* **Saved entries**:
_ _ _ _ _ _ _

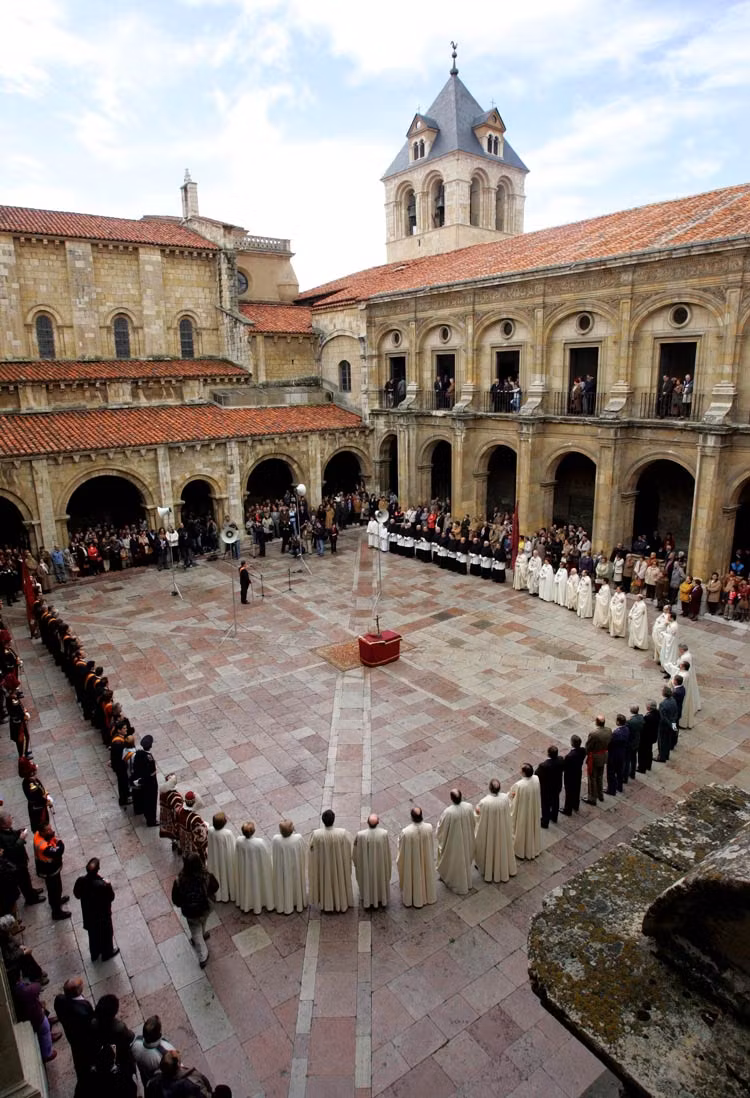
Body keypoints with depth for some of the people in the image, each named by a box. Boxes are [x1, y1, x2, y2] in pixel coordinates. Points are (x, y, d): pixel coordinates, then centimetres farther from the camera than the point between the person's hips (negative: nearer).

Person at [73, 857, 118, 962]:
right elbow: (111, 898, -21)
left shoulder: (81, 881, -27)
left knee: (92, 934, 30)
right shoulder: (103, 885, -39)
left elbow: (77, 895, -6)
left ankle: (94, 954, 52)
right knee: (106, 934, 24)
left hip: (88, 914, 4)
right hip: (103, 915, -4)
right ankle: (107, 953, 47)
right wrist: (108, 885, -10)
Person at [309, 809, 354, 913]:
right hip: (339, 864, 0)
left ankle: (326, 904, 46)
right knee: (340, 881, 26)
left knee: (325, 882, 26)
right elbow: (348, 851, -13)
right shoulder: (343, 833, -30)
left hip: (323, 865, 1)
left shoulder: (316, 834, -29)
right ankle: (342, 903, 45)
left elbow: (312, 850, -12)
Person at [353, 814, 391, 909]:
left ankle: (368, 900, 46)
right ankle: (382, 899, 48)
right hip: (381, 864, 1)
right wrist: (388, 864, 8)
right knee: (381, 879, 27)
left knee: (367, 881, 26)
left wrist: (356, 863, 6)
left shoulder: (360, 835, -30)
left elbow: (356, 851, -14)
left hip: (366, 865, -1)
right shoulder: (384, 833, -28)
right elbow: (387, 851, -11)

_ _ _ _ _ _ _

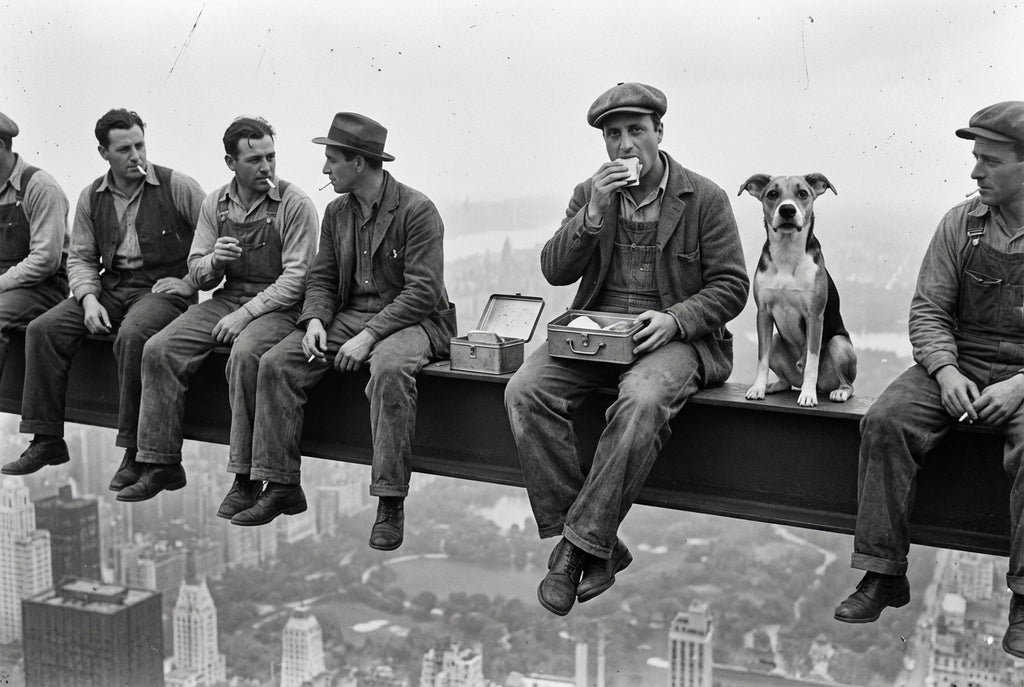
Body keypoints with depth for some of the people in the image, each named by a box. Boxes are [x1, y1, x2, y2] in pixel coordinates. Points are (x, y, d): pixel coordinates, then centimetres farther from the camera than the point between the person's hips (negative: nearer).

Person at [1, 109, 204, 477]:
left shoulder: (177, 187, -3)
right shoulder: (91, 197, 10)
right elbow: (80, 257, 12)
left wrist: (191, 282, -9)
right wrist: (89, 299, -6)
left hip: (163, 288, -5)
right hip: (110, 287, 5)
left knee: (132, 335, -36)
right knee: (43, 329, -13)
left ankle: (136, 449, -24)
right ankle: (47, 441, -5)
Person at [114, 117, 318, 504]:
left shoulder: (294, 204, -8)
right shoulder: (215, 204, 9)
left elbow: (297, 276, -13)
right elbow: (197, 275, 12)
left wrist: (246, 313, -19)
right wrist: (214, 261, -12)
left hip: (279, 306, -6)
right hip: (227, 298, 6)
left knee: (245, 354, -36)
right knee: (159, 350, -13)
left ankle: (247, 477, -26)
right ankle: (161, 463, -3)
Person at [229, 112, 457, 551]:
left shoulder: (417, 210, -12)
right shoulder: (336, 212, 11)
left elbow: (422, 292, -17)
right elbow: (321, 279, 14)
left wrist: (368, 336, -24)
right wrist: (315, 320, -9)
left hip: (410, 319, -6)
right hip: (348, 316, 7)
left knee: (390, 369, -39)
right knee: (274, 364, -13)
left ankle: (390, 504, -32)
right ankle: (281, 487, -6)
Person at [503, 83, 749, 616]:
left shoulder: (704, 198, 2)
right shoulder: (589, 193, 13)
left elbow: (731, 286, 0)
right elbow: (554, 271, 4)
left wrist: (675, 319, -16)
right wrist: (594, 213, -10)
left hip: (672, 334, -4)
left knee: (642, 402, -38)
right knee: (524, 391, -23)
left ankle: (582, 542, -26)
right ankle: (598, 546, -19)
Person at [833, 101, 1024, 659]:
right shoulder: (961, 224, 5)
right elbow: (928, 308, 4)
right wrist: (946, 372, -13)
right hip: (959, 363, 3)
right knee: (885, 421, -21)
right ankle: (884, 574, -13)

_ _ _ _ _ _ _

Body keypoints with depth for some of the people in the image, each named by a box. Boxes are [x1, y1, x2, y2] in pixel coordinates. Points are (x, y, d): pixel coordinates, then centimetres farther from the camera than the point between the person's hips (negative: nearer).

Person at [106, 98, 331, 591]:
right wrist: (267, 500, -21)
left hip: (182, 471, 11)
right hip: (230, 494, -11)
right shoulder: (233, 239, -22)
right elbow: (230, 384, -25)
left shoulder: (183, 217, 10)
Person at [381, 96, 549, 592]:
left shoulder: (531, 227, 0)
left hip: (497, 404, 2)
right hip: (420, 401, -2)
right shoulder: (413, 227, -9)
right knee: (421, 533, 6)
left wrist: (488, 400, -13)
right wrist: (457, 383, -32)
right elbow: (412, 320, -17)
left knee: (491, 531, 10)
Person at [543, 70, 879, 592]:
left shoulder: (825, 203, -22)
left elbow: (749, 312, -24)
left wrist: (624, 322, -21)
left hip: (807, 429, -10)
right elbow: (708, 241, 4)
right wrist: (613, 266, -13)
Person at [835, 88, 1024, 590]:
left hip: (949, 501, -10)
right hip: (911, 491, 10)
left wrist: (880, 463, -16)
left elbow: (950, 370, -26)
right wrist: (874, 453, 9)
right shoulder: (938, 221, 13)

_ _ _ _ _ _ _

* **YOUR GOAL**: Of the lines above, extract only those from the line with "right shoulder: (103, 885, -39)" to the line with "right elbow: (387, 851, -11)", both included, exactly as written.

* **ANSWER FOR THIS EXERCISE**:
right shoulder: (103, 885, -39)
left elbow: (77, 895, -6)
left ankle: (94, 954, 52)
right knee: (106, 934, 24)
left hip: (88, 914, 4)
right hip: (103, 915, -4)
right ankle: (107, 953, 47)
right wrist: (108, 885, -10)
Person at [309, 809, 354, 913]:
right hip: (339, 864, 0)
left ankle: (326, 904, 46)
right knee: (340, 881, 26)
left knee: (325, 882, 26)
right elbow: (348, 851, -13)
right shoulder: (343, 833, -30)
left hip: (323, 865, 1)
left shoulder: (316, 834, -29)
right ankle: (342, 903, 45)
left elbow: (312, 850, -12)
Person at [353, 814, 391, 909]:
left ankle: (368, 900, 46)
right ankle: (382, 899, 48)
right hip: (381, 864, 1)
right wrist: (388, 864, 8)
right knee: (381, 879, 27)
left knee: (367, 881, 26)
left wrist: (356, 863, 6)
left shoulder: (360, 835, -30)
left elbow: (356, 851, -14)
left hip: (366, 865, -1)
right shoulder: (384, 833, -28)
right elbow: (387, 851, -11)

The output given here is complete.